From: Vikas Shivappa <vikas.shivappa@linux.intel.com>
To: vikas.shivappa@intel.com, vikas.shivappa@linux.intel.com
Cc: linux-kernel@vger.kernel.org, x86@kernel.org, tglx@linutronix.de,
        peterz@infradead.org, ravi.v.shankar@intel.com, tony.luck@intel.com,
        fenghua.yu@intel.com, andi.kleen@intel.com, davidcc@google.com,
        eranian@google.com, hpa@zytor.com
Subject: [PATCH V4 00/14] Cqm2: Intel Cache Monitoring fixes and enhancements
Date: Fri, 16 Dec 2016 15:12:54 -0800
Message-Id: <1481929988-31569-1-git-send-email-vikas.shivappa@linux.intel.com>
Sender: linux-kernel-owner@vger.kernel.org
Content-Length: 6470
Lines: 139

Another attempt for cqm2 series-

The current upstream cqm(Cache monitoring) has major issues which make
the feature almost unusable which this series tries to fix and also
address Thomas comments on previous versions of the cqm2 patch series to
better document what we are trying to fix. Patch is based on
tip/x86/cache.

This is a continuation of patch series David(davidcc@google.com)
perviously posted and hence its trying to fix the same isssues. 

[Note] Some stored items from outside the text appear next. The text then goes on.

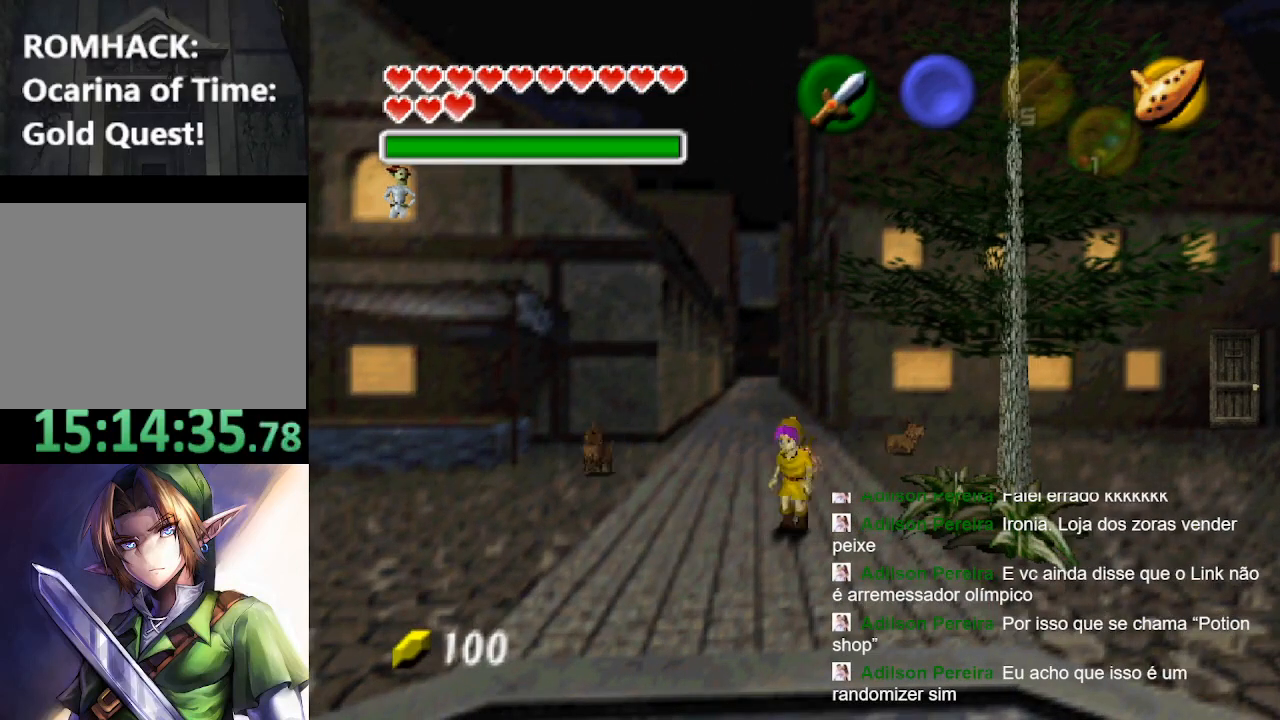
{"buttons": [], "left_stick": "left", "right_stick": "center", "events": []}
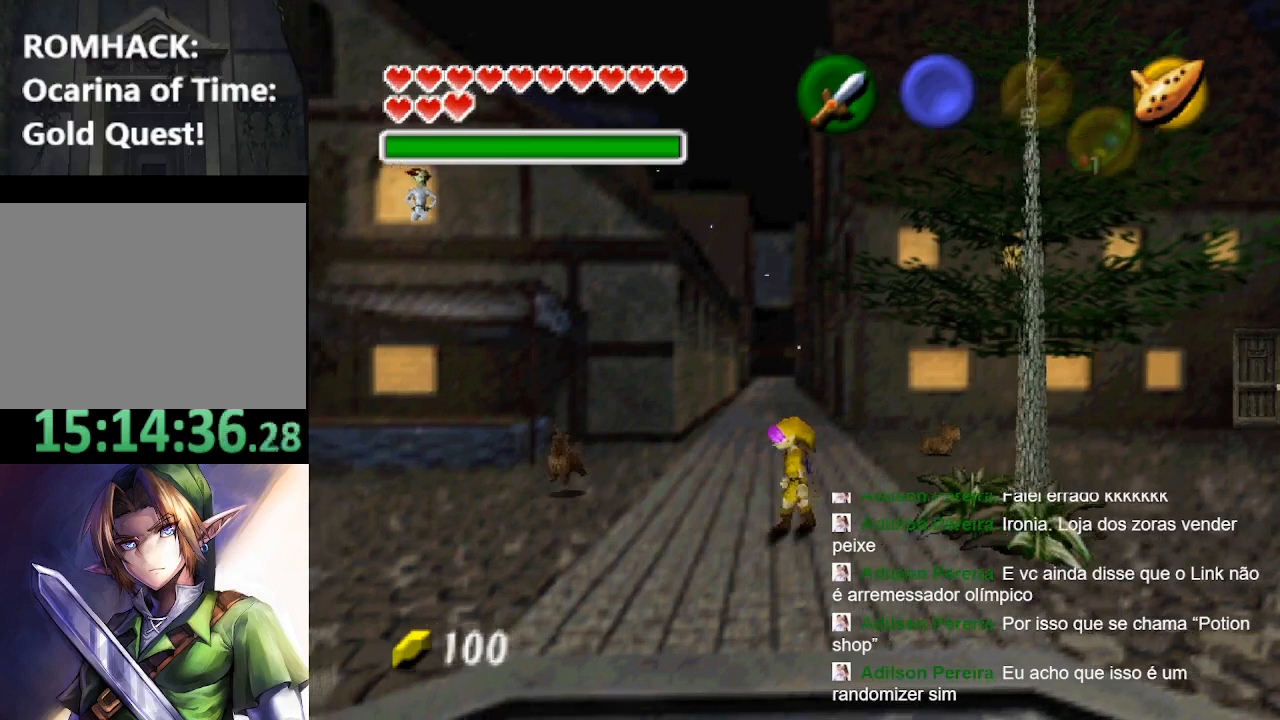
{"buttons": [], "left_stick": "left", "right_stick": "center", "events": []}
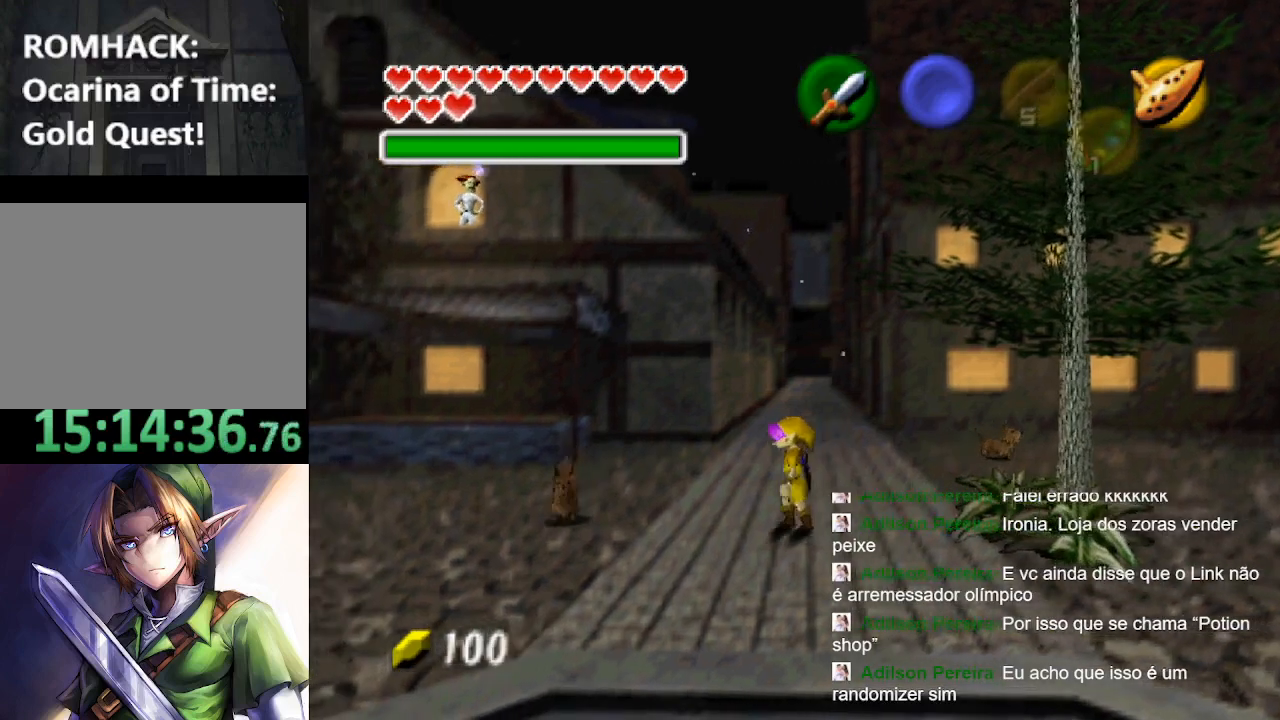
{"buttons": [], "left_stick": "left", "right_stick": "center", "events": []}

Below are the issues and the fixes/enhancements we attempt-

- Issue: RMID recycling leads to inaccurate data and complicates the
code and increases the code foot print. Currently, it almost makes the
feature *unusable* as we only see zeroes and inconsistent data once we
run out of RMIDs in the life time of a systemboot. The only way to get
right numbers is to reboot the system once we run out of RMIDs.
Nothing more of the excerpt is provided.